Spanish hotel group’s legal claim is tied to sale of exotic financial products One of Spain’s biggest hotel groups is suing Deutsche Bank for €500m in damages over the alleged mis-selling of risky foreign exchange derivatives that it says left it with crippling losses.
The claim, which was filed last month to the High Court in London, is the latest escalation in a scandal involving accusations that Deutsche sold exotic financial products to small and medium-sized companies in Spain, pushing some into financial distress.
Some alleged victims are companies that are part of the Ibiza-based Palladium Hotel Group, Spain’s seventh-largest hotel chain, which claims that Deutsche took advantage of its naivety to sell it derivatives it did not understand.
Deutsche told the Financial Times it would defend itself “vigorously” against Palladium’s claim, which it said was “without foundation”.
The German lender also stressed that the lawsuit from Palladium was an isolated one and considered it to be different to those it had settled in the past. “We see no reason to expect any further individual claims of anything like this size,” it said.
The wider allegations have led to the departure of two senior Deutsche bankers and out-of-court settlements, including a €10m payout to Europe’s largest wine exporter, J García Carrión.
Deutsche is conducting its own internal probe into the allegations, codenamed “Teal”. The bank says only “a limited number of clients” are directly affected but it is investigating whether others might have been subject to similar issues. The FT has reported that between 50 and 100 companies could be involved.
Palladium — which operates 50 hotels in Europe and the Americas, including the Ushuaïa Ibiza Beach Hotel and Hard Rock Ibiza — says the complex derivatives it bought from Deutsche were touted as safe hedges against foreign exchange fluctuations, as well as changes in interest rates.
However, the family-owned group alleges it resulted in fees and losses “so large that [it] had to take out substantial loans” to cover them.

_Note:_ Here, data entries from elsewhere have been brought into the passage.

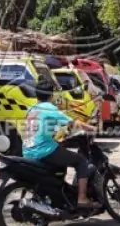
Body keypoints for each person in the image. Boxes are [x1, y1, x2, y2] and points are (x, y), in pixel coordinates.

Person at [22, 76, 100, 209]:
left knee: (59, 155)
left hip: (27, 151)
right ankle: (82, 199)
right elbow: (73, 123)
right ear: (51, 95)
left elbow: (41, 130)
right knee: (81, 161)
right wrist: (92, 128)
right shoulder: (49, 108)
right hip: (43, 151)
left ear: (37, 95)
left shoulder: (32, 109)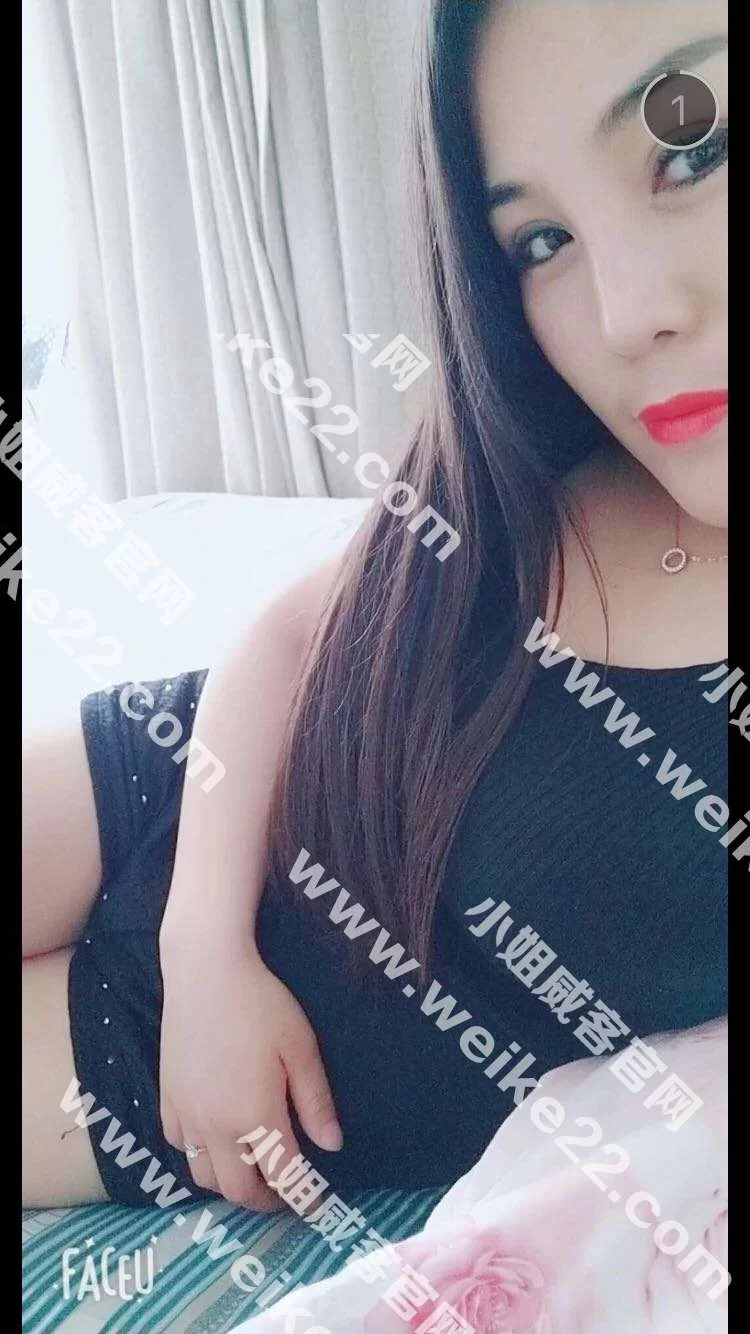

By 2019 Palladium had entered into 259 derivatives transactions. At their peak in 2017, they involved an outstanding notional amount — the total amount that the contracts reference — of €5.6bn, a sum that eclipsed the balance sheet of the hotel group, according to the lawsuit.
That compares with Palladium’s consolidated sales of about €700m a year and its annual earnings before interest, taxes, depreciation and amortisation of more than €150m.
According to the lawsuit,
the deals were put together for Palladium by Antonio Matutes Juan, the brother of the company’s founder, Abel Matutes Juan, a former European commissioner and Spanish foreign minister, who remains chair of the hotel group. Although the multinational is one of the larger and more sophisticated companies in dispute with Deutsche, Palladium’s US lawyers, Quinn Emanuel, argue that the company lacked both the expertise as well as the tools to understand how risky the derivatives were, and that the bank was fully aware of the knowledge gap.
They argue that the lender exploited a “close personal relationship” that Antonio Matutes Juan developed with Amedeo Ferri-Ricchi, Deutsche’s then head of foreign exchange in Europe.
The lawsuit says Ferri-Ricchi courted Antonio Matutes Juan in Ibiza in October 2012, soon after Palladium suffered losses on foreign exchange transactions with other banks. The trader allegedly touted a foreign exchange derivatives strategy dubbed “DB Haven Liability Cheapener” as designed “to be safe”.
Antonio Matutes Juan, the lawsuit says, “placed trust and confidence” in Ferri-Ricchi’s judgment, buying derivatives that were “in practice impossible for a corporate client” to understand.
When the bets soured, Deutsche suggested restructuring the transactions in ways that incurred more fees and resulted in even deeper losses, the lawsuit states, accusing the lender of misrepresenting the downside risks.
The litigation is ongoing. Ferri-Ricchi, who is not a defendant in the case and not involved in the legal proceedings, left the German lender in 2019, a year before the Teal probe started. He denies the allegations made against him in the claim.
In a statement, Deutsche described Palladium as a “sophisticated investor with extensive experience of using derivatives”.
It added that the group “traded and settled these products with Deutsche Bank over a number of years without complaint. The transactions were carried out with the full knowledge and authorisation of the company, and
Palladium well understood both the potential benefits and risks involved.” Palladium declined to comment.